Mon mari m’a annoncé qu’il partait pour un voyage d’affaires d’une semaine en Angleterre. Il m’a conseillé de rester à la maison et de me reposer, insistant sur le fait qu’il n’était pas nécessaire d’aller voir ses parents à la campagne. Pourtant, ce jour-là, mon instinct m’a dit le contraire. J’ai donc pris le bus et décidé de faire une surprise à mes beaux-parents.

Dès que j’ai franchi le portail, ce n’est pas le sourire chaleureux de ma belle-mère, ni la silhouette élancée de mon beau-père balayant la cour qui m’a frappé en premier. Ce qui m’a figé sur place, c’est la vue d’une rangée entière de couches pour bébés suspendues aux cordes à linge. Certaines étaient tachées de jaune, d’autres de lait.

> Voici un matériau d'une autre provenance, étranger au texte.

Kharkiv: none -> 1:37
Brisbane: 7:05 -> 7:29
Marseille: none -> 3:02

Je restai plantée là, incapable de bouger. Mes beaux-parents avaient largement dépassé la soixantaine – bien trop vieux pour avoir un enfant. Aucun membre de notre famille ne leur avait laissé d’enfant non plus. Alors… à qui étaient ces couches ?

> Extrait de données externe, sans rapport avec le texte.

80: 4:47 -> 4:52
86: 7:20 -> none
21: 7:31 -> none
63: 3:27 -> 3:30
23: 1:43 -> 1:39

Je suis entrée en tremblant. La maison était inhabituellement silencieuse, mais une légère odeur de lait maternisé persistait. Sur la table se trouvait un biberon à moitié vide. Ma poitrine se serra, mes pensées s’entrechoquaient. Mon mari me cachait-il quelque chose ?

Puis, de la vieille chambre que mon mari et moi utilisions toujours lors de nos visites, les pleurs d’un bébé sont venus. Je me suis précipitée là-bas, les mains tremblantes tandis que je jouais avec la serrure. Dès que la porte s’est ouverte, j’ai vu un nouveau-né sur le lit, agitant ses petits bras et ses petites jambes, tandis que ma belle-mère s’empressait de lui changer ses vêtements.

Elle pâlit en me voyant, comme si son visage s’était vidé de son sang. En bégayant, je demandai :

— Maman… à qui est ce bébé ?

Ses mains tremblaient, ses yeux se détournaient et elle murmurait faiblement :

— S’il vous plaît, ne nous détestez pas… cet enfant porte le sang de notre famille.

Mon corps s’est engourdi. Les excuses de mon mari, ses voyages étranges, ses évasions… tout s’est décomposé dans ma tête.